A construction company ("Mannix") had formed a joint venture (the "first joint venture") with two other arm's length companies to contruct a portion of a pipeline, with Mannix having an undivided 40% interest in the first joint venture. Mannix then entered into a second joint venture agreement with the taxpayer (which carried on an earth moving business) and another company under which the taxpayer acquired a 15% interest in Mannix's 40% interest in the first joint venture in consideration for its agreement to make cash payments. Mannix rented machinery and equipment to the first joint venture.
It was agreed, close to the conclusion of the first joint venture, that Mannix would acquire the interest of the taxpayer in that venture, thereby taking over the taxpayer's interest in the machinery and equipment, and that Mannix would pay to the taxpayer the taxpayer's total capital contributions to the second joint venture net of distributions made to date, plus an additional sum of $90,000.

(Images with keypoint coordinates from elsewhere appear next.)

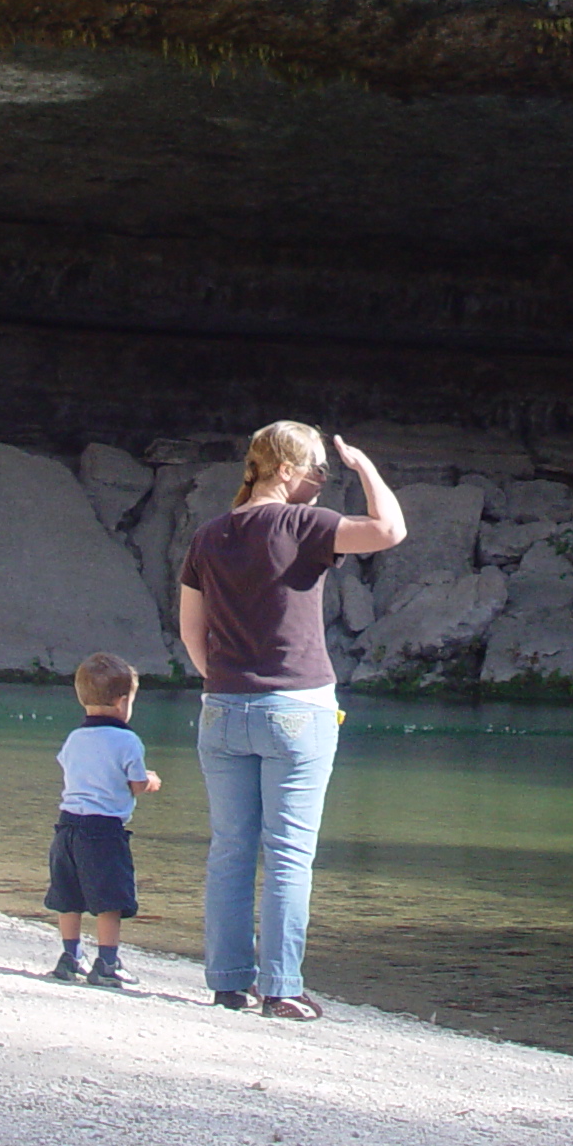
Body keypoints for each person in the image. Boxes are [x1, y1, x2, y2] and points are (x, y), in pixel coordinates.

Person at [177, 423, 404, 1019]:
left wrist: (222, 681)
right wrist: (364, 467)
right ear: (286, 471)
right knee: (287, 853)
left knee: (230, 849)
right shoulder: (304, 525)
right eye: (317, 472)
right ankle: (280, 987)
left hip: (223, 709)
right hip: (298, 709)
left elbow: (190, 632)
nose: (322, 483)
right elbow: (390, 530)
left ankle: (228, 983)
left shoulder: (208, 535)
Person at [46, 651, 160, 989]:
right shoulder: (127, 740)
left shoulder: (75, 738)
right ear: (123, 702)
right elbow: (136, 783)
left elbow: (72, 769)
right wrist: (150, 781)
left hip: (66, 825)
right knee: (110, 899)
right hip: (104, 828)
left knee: (68, 894)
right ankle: (107, 962)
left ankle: (70, 957)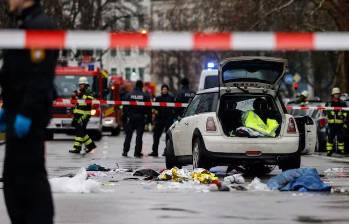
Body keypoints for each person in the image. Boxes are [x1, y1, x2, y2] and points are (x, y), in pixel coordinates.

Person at [0, 0, 58, 223]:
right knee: (14, 183)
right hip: (17, 112)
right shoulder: (24, 25)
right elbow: (14, 73)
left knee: (29, 182)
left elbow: (40, 77)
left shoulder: (40, 26)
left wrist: (26, 112)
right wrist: (8, 107)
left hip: (28, 118)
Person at [122, 80, 151, 158]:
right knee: (139, 137)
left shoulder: (128, 95)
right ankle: (137, 152)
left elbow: (125, 108)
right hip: (141, 118)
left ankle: (125, 151)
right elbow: (148, 109)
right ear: (142, 86)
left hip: (130, 118)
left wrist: (125, 118)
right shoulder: (145, 96)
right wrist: (149, 119)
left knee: (128, 136)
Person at [69, 77, 97, 154]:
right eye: (80, 84)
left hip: (84, 114)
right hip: (78, 114)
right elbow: (74, 102)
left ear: (85, 84)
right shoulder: (80, 91)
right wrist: (74, 96)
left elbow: (89, 99)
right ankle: (82, 147)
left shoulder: (88, 91)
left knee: (80, 131)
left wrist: (79, 94)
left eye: (82, 84)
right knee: (81, 131)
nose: (80, 86)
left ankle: (86, 146)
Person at [149, 84, 175, 157]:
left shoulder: (171, 98)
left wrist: (171, 115)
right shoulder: (158, 98)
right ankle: (154, 151)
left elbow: (174, 108)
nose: (164, 90)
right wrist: (156, 114)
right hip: (159, 119)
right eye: (163, 89)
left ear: (167, 90)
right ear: (161, 90)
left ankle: (167, 151)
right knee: (156, 136)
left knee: (168, 137)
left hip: (168, 119)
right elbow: (154, 108)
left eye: (165, 89)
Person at [325, 87, 347, 156]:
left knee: (341, 137)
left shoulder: (343, 103)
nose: (337, 95)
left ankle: (341, 150)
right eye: (335, 94)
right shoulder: (329, 103)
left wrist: (343, 116)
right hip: (331, 124)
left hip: (340, 124)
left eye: (338, 94)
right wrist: (329, 114)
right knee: (330, 138)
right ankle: (329, 151)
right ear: (333, 95)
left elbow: (346, 111)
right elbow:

The sum of $90,000 was found by Martland J. to be a taxable profit to the taxpayer given that: the taxpayer had entered into the second joint venture with a view to recouping its investment and making a profit at the conclusion of that venture; the $90,000 represented an estimate of the profit which the taxpayer would have become entitled to receive upon a winding-up of the joint venture; and it was not the intention of the taxpayer to sell, or of Mannix to buy, an interest in a going concern.